## Your task
Using the listing below, give the number of lines in which the string "request" appears, and nothing else.

## Dataset records
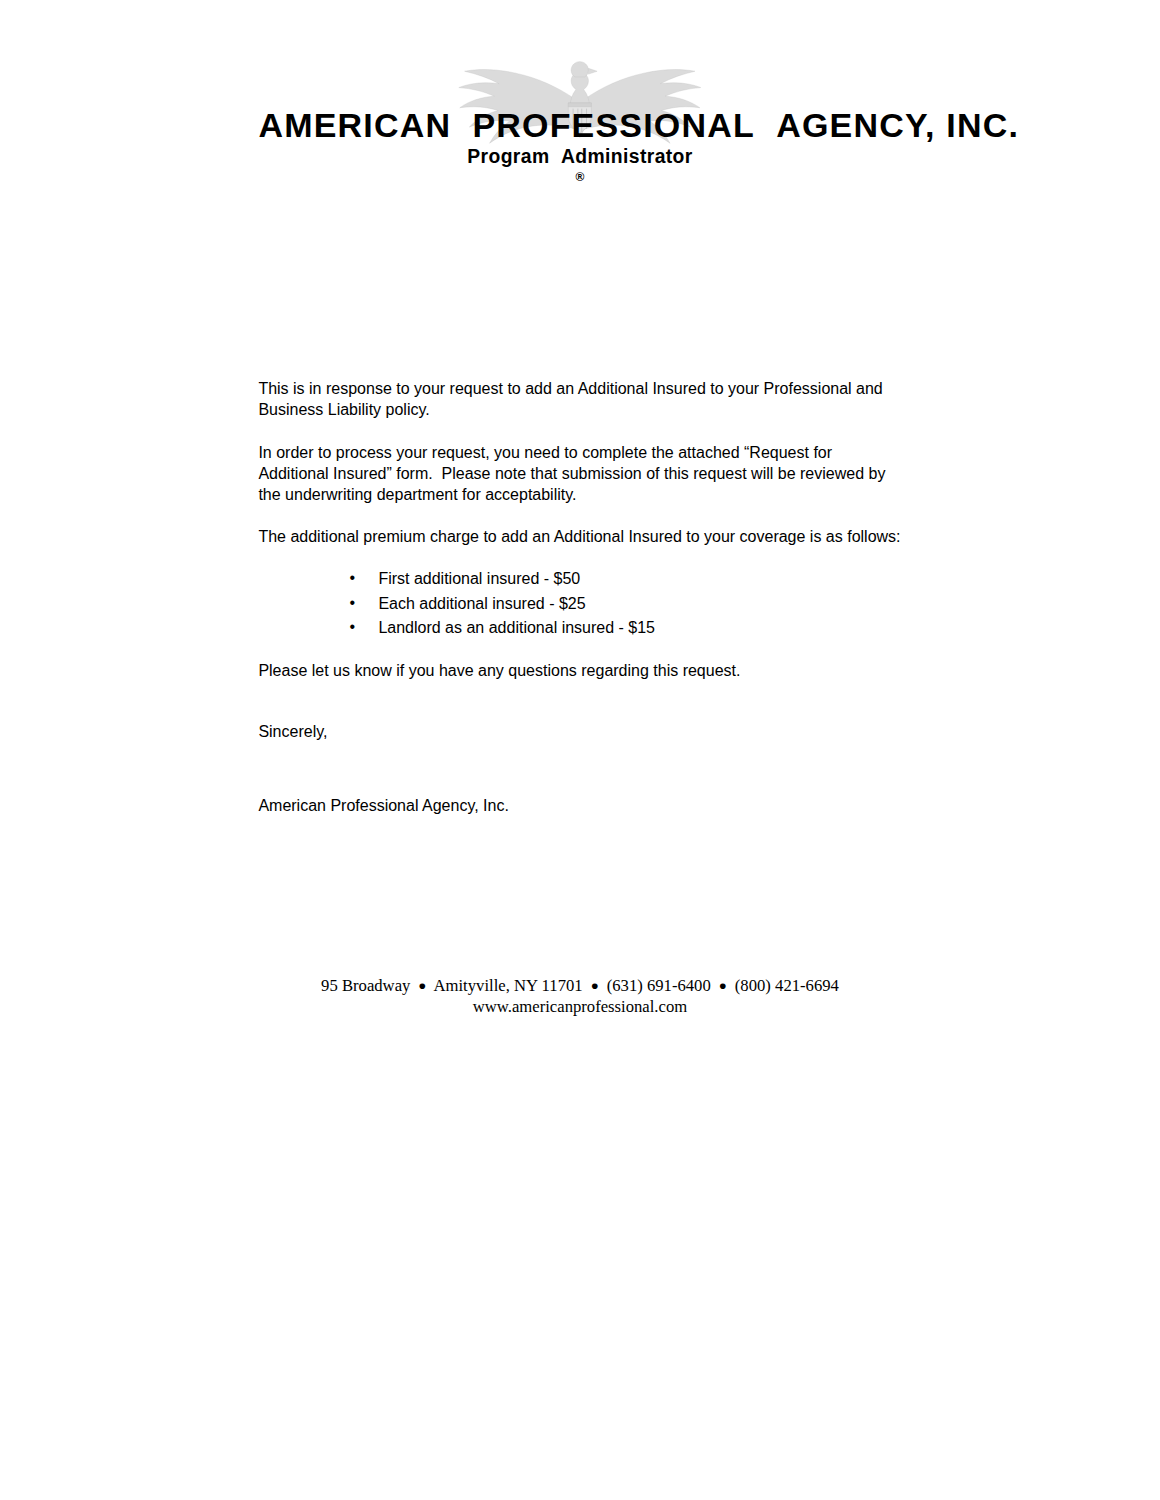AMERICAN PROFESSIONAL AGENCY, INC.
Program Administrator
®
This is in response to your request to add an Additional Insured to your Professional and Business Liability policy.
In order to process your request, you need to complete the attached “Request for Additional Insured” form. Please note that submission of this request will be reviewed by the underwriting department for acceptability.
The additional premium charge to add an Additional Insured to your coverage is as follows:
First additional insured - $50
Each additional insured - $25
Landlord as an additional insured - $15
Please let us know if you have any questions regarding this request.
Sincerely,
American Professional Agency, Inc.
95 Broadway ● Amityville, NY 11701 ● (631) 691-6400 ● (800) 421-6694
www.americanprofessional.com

## Answer space
3